### [TEXT UNDER STUDY]

Distributed Patterns

Microservice Saga Orchestration

Two flavors of saga — events that trigger each other, or a central coordinator that drives them

A microservice saga is a long-running transaction split into local steps with compensating undos. Choreography uses peer events; orchestration uses a central coordinator like Temporal or Step Functions to drive each step.

  • Two flavorsChoreography vs Orchestration
  • ChoreographyEvents trigger next step, no controller
  • OrchestrationCentral coordinator drives flow
  • OrchestratorsTemporal, Step Functions, Camunda
  • Step Functions2.5T state transitions/year (2024)
  • Used inUber, Snap, Coinbase, banks (BPMN)

Interactive visualization

Press play, or step through manually. The visualization is yours to drive — try it before reading on.

Open visualization fullscreen ↗

Watch the 60-second explainer

A condensed visual walkthrough — narrated, captioned, under a minute.

Why sagas exist

Distributed transactions across microservices need a different model than ACID transactions in one database. Two-phase commit holds locks across all participants for the duration of the transaction — across five services on a shaky network, those locks become the bottleneck and the single point of failure. The saga pattern was invented (Garcia-Molina & Salem, 1987; revived for microservices ~2015) to replace 2PC with a sequence of local transactions, each with a compensating undo.

This article is about the control model — how the saga's steps get executed in order. Two answers exist: choreography and orchestration. They sit on a spectrum, both are deployed at scale, and you should know the trade-offs before reaching for one.

Choreography — events trigger the next step

In choreography, there is no central controller. Each service publishes a success event when its step completes; the next service subscribes and acts. The global flow lives entirely in event subscriptions on a shared bus (Kafka, RabbitMQ, EventBridge).

### [EXERCISE TASKS]
- 1) Decide whether each statement agrees with the text on microservice sagas. Answer yes or no for each and quote the words of the text that decide it.
(a) In choreography, a central coordinator drives each step.
(b) The saga pattern was first described in 1987.
(c) Two-phase commit holds its locks only until each participant finishes its own part.
- 2) Pick up the text on microservice sagas after its final sentence and keep writing it in the same style.

### [PROVIDED DATA]
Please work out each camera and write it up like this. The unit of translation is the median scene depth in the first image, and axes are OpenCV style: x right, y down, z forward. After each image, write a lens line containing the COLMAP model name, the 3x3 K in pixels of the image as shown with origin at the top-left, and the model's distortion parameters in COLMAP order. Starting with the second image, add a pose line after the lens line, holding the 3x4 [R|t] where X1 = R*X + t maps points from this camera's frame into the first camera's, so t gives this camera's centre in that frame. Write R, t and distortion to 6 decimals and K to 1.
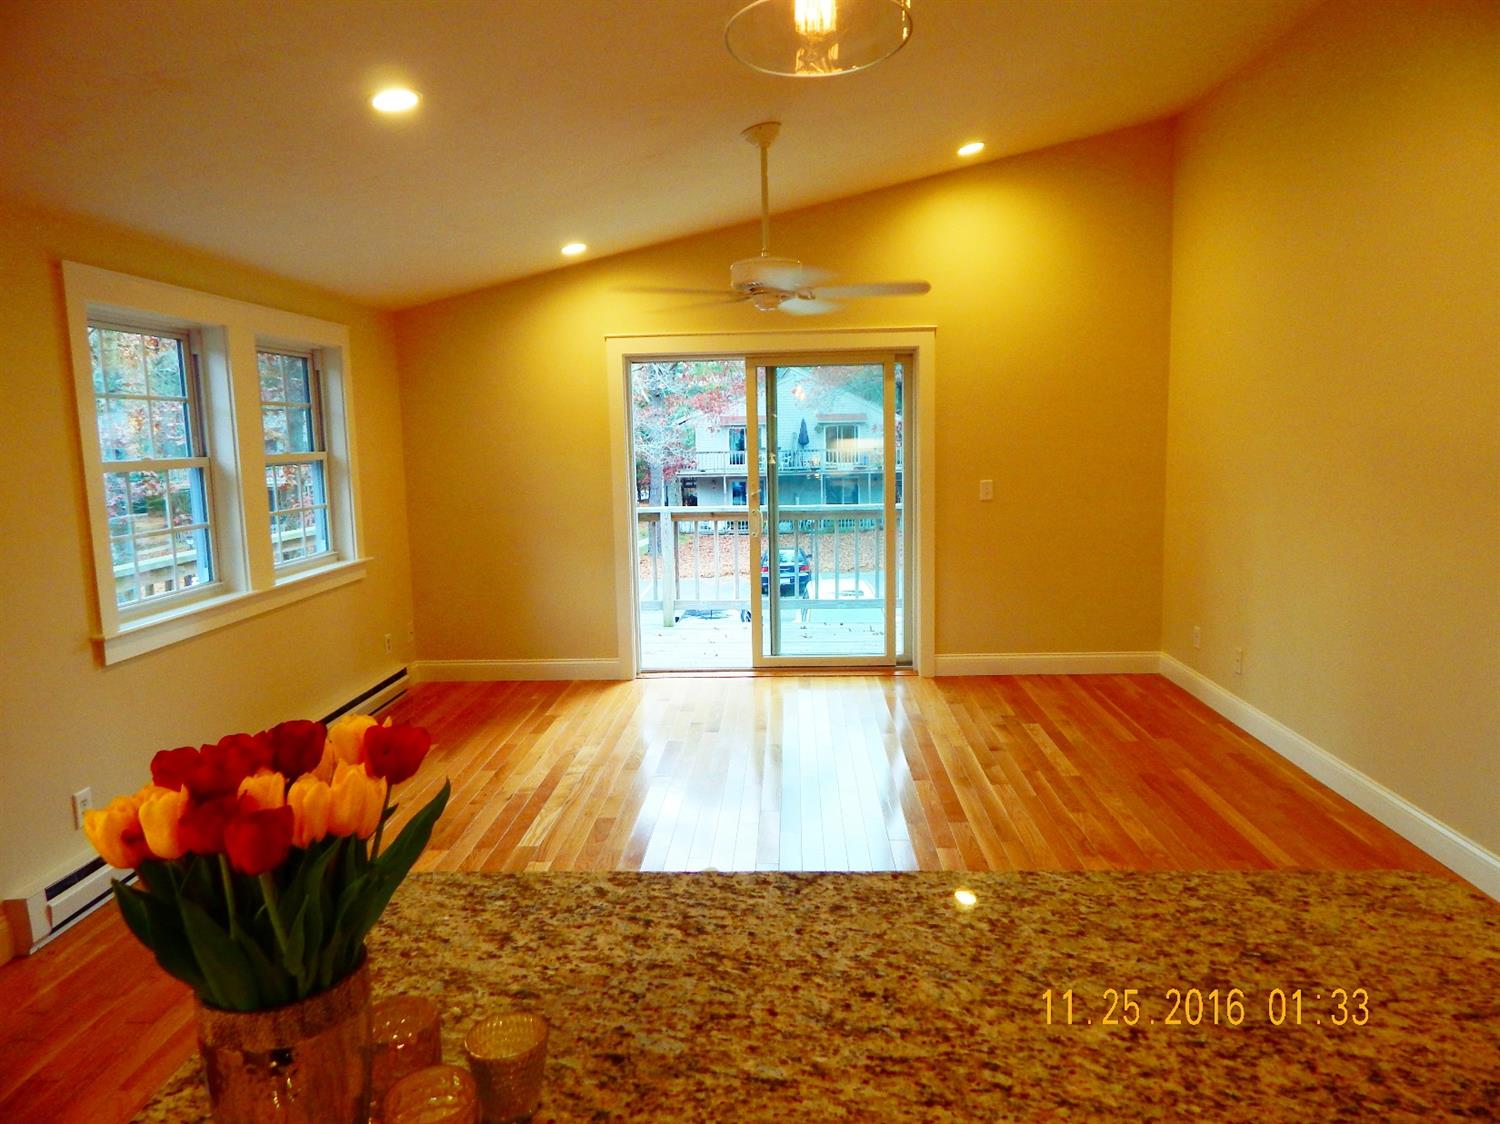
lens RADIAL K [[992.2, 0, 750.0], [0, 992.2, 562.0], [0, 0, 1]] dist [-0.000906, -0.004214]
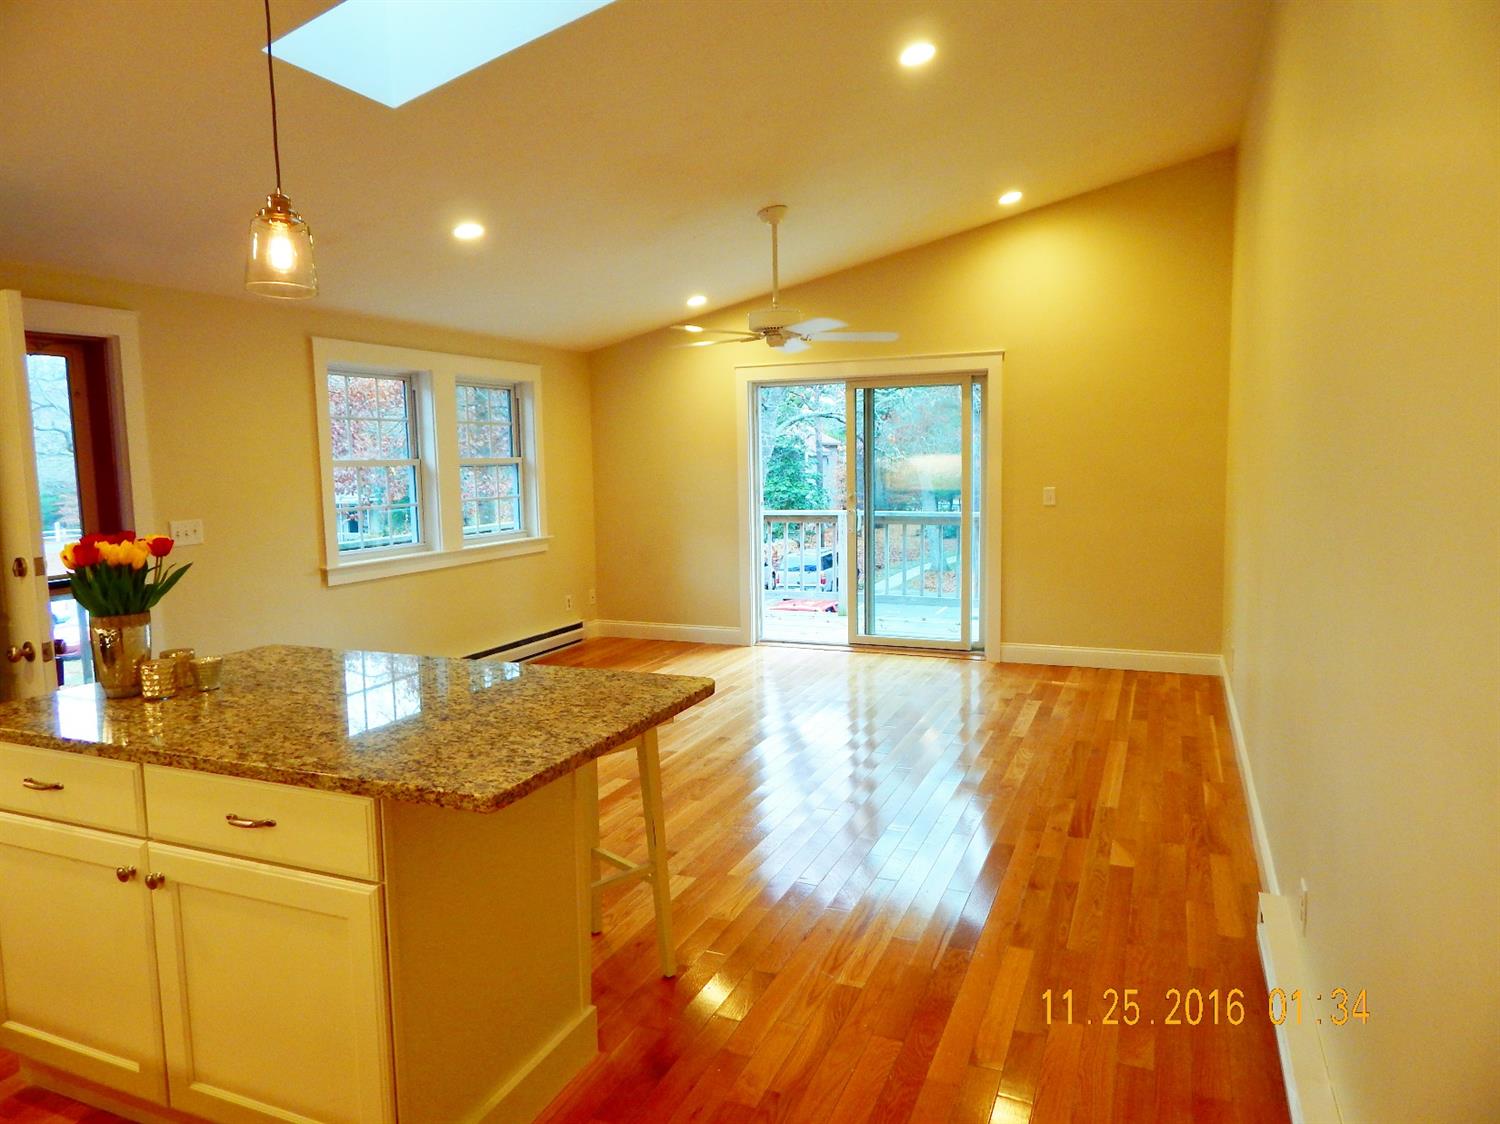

### [ANSWERS FOR THE TASKS]
- 1)
(a) No: "In choreography, there is no central controller."
(b) Yes: "The saga pattern was invented (Garcia-Molina & Salem, 1987; revived for microservices ~2015)"
(c) No: "Two-phase commit holds locks across all participants for the duration of the transaction"

- 2)
E-commerce checkout in choreography across Order, Payment, Inventory, Shipping:

  1. OrderService writes the order locally → publishes OrderCreated.
  2. PaymentService consumes OrderCreated → charges card → publishes PaymentSucceeded.
  3. InventoryService consumes PaymentSucceeded → decrements stock → publishes InventoryReserved.
  4. ShippingService consumes InventoryReserved → books carrier → publishes ShipmentBooked.
  5. OrderService consumes ShipmentBooked → marks the order COMPLETE.

If Inventory fails (out of stock), it publishes InventoryFailed. Payment subscribes and runs RefundPayment. Order subscribes to RefundIssued and marks the order CANCELLED. The compensation chain is implicit in event subscriptions.

Pros: No single point of failure, loose coupling, new services add by subscribing to existing events.

Cons: The global flow exists nowhere in code — you trace it via distributed tracing. Beyond ~4 service hops, choreography becomes hard to reason about; cross-cutting concerns (timeouts, retries, audit) are duplicated in each service.

Orchestration — a central coordinator drives

In orchestration, a central component (the saga orchestrator) maintains the saga's state machine, calls each service in turn (sync RPC or async events), receives the response, and decides what to do next.

Same e-commerce checkout in orchestration:

  1. Orchestrator receives PlaceOrder request.
  2. Calls OrderService.create() → success.
  3. Calls PaymentService.charge() → success.
  4. Calls InventoryService.reserve() → fails.
  5. Orchestrator triggers compensations in reverse: PaymentService.refund(), OrderService.cancel().

Pros: Explicit state machine (Camunda gives you BPMN diagrams), easy to add timeouts and retries per step, single place for cross-cutting concerns (audit, monitoring), trivially observable.

Cons: Orchestrator is a deployment unit and a scaling concern; services know they're called by an orchestrator (tighter coupling than pure event-driven).

Production orchestrators

  • AWS Step Functions. Managed serverless, JSON-defined state machines. Native saga support with Catch + Retry + Compensate state types. ~2.5 trillion state transitions/year customer-wide (2024). Pricing per transition (~$25 per million). Deep AWS integration: any Lambda, ECS task, or service event is a valid step. Best for AWS-native pipelines, ML training, ETL orchestration.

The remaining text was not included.